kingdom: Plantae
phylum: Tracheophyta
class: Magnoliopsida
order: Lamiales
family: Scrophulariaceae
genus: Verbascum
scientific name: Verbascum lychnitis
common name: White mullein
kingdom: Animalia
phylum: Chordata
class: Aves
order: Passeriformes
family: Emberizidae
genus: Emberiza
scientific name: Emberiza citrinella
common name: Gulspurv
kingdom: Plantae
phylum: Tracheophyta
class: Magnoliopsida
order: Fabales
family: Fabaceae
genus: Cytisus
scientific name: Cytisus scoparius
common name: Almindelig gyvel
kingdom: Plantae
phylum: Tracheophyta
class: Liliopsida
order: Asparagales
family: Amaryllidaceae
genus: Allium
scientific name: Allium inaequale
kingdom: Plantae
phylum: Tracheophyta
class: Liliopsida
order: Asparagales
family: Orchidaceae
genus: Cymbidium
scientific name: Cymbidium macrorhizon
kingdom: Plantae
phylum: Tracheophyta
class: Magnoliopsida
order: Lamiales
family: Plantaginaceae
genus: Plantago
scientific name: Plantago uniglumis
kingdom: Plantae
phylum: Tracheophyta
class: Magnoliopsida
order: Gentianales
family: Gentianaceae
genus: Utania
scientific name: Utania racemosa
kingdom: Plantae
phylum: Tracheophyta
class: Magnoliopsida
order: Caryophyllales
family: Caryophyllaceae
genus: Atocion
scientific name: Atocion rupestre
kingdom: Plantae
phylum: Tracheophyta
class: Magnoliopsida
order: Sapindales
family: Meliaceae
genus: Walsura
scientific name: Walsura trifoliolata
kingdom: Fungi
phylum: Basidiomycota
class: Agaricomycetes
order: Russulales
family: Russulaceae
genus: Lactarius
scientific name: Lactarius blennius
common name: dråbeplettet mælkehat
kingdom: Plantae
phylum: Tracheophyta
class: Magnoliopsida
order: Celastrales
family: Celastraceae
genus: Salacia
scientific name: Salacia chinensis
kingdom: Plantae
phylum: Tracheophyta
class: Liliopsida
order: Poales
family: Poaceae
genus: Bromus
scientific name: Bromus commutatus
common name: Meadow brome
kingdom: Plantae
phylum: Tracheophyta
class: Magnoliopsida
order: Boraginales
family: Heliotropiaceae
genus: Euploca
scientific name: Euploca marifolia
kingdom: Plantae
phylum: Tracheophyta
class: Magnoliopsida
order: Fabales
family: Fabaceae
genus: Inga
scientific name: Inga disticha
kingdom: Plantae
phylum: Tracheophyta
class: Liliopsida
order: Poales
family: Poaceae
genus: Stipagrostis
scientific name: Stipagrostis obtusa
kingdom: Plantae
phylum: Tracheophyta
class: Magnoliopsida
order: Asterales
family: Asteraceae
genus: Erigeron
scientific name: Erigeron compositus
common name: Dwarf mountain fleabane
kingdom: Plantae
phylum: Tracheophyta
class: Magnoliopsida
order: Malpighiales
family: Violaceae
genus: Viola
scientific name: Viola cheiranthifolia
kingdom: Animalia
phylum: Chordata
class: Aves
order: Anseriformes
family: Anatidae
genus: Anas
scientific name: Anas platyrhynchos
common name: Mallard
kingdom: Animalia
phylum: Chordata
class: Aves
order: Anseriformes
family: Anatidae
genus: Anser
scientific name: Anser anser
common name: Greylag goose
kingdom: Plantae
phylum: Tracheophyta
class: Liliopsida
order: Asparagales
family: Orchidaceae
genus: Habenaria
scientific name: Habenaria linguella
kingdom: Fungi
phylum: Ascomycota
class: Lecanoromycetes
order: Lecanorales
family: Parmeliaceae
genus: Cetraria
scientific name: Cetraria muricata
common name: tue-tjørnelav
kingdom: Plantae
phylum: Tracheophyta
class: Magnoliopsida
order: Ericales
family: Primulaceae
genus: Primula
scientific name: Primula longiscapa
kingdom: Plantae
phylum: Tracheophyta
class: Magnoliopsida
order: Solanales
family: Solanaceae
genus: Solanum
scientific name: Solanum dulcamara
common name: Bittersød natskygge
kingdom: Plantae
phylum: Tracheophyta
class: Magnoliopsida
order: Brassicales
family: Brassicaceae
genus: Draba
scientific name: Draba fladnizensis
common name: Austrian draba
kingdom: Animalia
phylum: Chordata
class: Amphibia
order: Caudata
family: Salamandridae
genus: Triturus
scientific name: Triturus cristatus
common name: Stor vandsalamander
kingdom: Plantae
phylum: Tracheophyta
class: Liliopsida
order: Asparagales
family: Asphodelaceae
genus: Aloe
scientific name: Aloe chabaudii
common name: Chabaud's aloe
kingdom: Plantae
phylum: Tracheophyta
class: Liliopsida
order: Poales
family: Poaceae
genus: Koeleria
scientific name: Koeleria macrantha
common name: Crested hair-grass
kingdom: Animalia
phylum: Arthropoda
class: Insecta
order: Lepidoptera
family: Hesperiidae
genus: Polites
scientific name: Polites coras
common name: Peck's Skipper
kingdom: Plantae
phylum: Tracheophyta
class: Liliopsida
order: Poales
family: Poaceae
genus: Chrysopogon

────────────────────────────────────────

Task goal:
Copy every line of the entries above word for word, in the same order, from the first line to the last.

Output for this exercise:
kingdom: Plantae
phylum: Tracheophyta
class: Magnoliopsida
order: Lamiales
family: Scrophulariaceae
genus: Verbascum
scientific name: Verbascum lychnitis
common name: White mullein
kingdom: Animalia
phylum: Chordata
class: Aves
order: Passeriformes
family: Emberizidae
genus: Emberiza
scientific name: Emberiza citrinella
common name: Gulspurv
kingdom: Plantae
phylum: Tracheophyta
class: Magnoliopsida
order: Fabales
family: Fabaceae
genus: Cytisus
scientific name: Cytisus scoparius
common name: Almindelig gyvel
kingdom: Plantae
phylum: Tracheophyta
class: Liliopsida
order: Asparagales
family: Amaryllidaceae
genus: Allium
scientific name: Allium inaequale
kingdom: Plantae
phylum: Tracheophyta
class: Liliopsida
order: Asparagales
family: Orchidaceae
genus: Cymbidium
scientific name: Cymbidium macrorhizon
kingdom: Plantae
phylum: Tracheophyta
class: Magnoliopsida
order: Lamiales
family: Plantaginaceae
genus: Plantago
scientific name: Plantago uniglumis
kingdom: Plantae
phylum: Tracheophyta
class: Magnoliopsida
order: Gentianales
family: Gentianaceae
genus: Utania
scientific name: Utania racemosa
kingdom: Plantae
phylum: Tracheophyta
class: Magnoliopsida
order: Caryophyllales
family: Caryophyllaceae
genus: Atocion
scientific name: Atocion rupestre
kingdom: Plantae
phylum: Tracheophyta
class: Magnoliopsida
order: Sapindales
family: Meliaceae
genus: Walsura
scientific name: Walsura trifoliolata
kingdom: Fungi
phylum: Basidiomycota
class: Agaricomycetes
order: Russulales
family: Russulaceae
genus: Lactarius
scientific name: Lactarius blennius
common name: dråbeplettet mælkehat
kingdom: Plantae
phylum: Tracheophyta
class: Magnoliopsida
order: Celastrales
family: Celastraceae
genus: Salacia
scientific name: Salacia chinensis
kingdom: Plantae
phylum: Tracheophyta
class: Liliopsida
order: Poales
family: Poaceae
genus: Bromus
scientific name: Bromus commutatus
common name: Meadow brome
kingdom: Plantae
phylum: Tracheophyta
class: Magnoliopsida
order: Boraginales
family: Heliotropiaceae
genus: Euploca
scientific name: Euploca marifolia
kingdom: Plantae
phylum: Tracheophyta
class: Magnoliopsida
order: Fabales
family: Fabaceae
genus: Inga
scientific name: Inga disticha
kingdom: Plantae
phylum: Tracheophyta
class: Liliopsida
order: Poales
family: Poaceae
genus: Stipagrostis
scientific name: Stipagrostis obtusa
kingdom: Plantae
phylum: Tracheophyta
class: Magnoliopsida
order: Asterales
family: Asteraceae
genus: Erigeron
scientific name: Erigeron compositus
common name: Dwarf mountain fleabane
kingdom: Plantae
phylum: Tracheophyta
class: Magnoliopsida
order: Malpighiales
family: Violaceae
genus: Viola
scientific name: Viola cheiranthifolia
kingdom: Animalia
phylum: Chordata
class: Aves
order: Anseriformes
family: Anatidae
genus: Anas
scientific name: Anas platyrhynchos
common name: Mallard
kingdom: Animalia
phylum: Chordata
class: Aves
order: Anseriformes
family: Anatidae
genus: Anser
scientific name: Anser anser
common name: Greylag goose
kingdom: Plantae
phylum: Tracheophyta
class: Liliopsida
order: Asparagales
family: Orchidaceae
genus: Habenaria
scientific name: Habenaria linguella
kingdom: Fungi
phylum: Ascomycota
class: Lecanoromycetes
order: Lecanorales
family: Parmeliaceae
genus: Cetraria
scientific name: Cetraria muricata
common name: tue-tjørnelav
kingdom: Plantae
phylum: Tracheophyta
class: Magnoliopsida
order: Ericales
family: Primulaceae
genus: Primula
scientific name: Primula longiscapa
kingdom: Plantae
phylum: Tracheophyta
class: Magnoliopsida
order: Solanales
family: Solanaceae
genus: Solanum
scientific name: Solanum dulcamara
common name: Bittersød natskygge
kingdom: Plantae
phylum: Tracheophyta
class: Magnoliopsida
order: Brassicales
family: Brassicaceae
genus: Draba
scientific name: Draba fladnizensis
common name: Austrian draba
kingdom: Animalia
phylum: Chordata
class: Amphibia
order: Caudata
family: Salamandridae
genus: Triturus
scientific name: Triturus cristatus
common name: Stor vandsalamander
kingdom: Plantae
phylum: Tracheophyta
class: Liliopsida
order: Asparagales
family: Asphodelaceae
genus: Aloe
scientific name: Aloe chabaudii
common name: Chabaud's aloe
kingdom: Plantae
phylum: Tracheophyta
class: Liliopsida
order: Poales
family: Poaceae
genus: Koeleria
scientific name: Koeleria macrantha
common name: Crested hair-grass
kingdom: Animalia
phylum: Arthropoda
class: Insecta
order: Lepidoptera
family: Hesperiidae
genus: Polites
scientific name: Polites coras
common name: Peck's Skipper
kingdom: Plantae
phylum: Tracheophyta
class: Liliopsida
order: Poales
family: Poaceae
genus: Chrysopogon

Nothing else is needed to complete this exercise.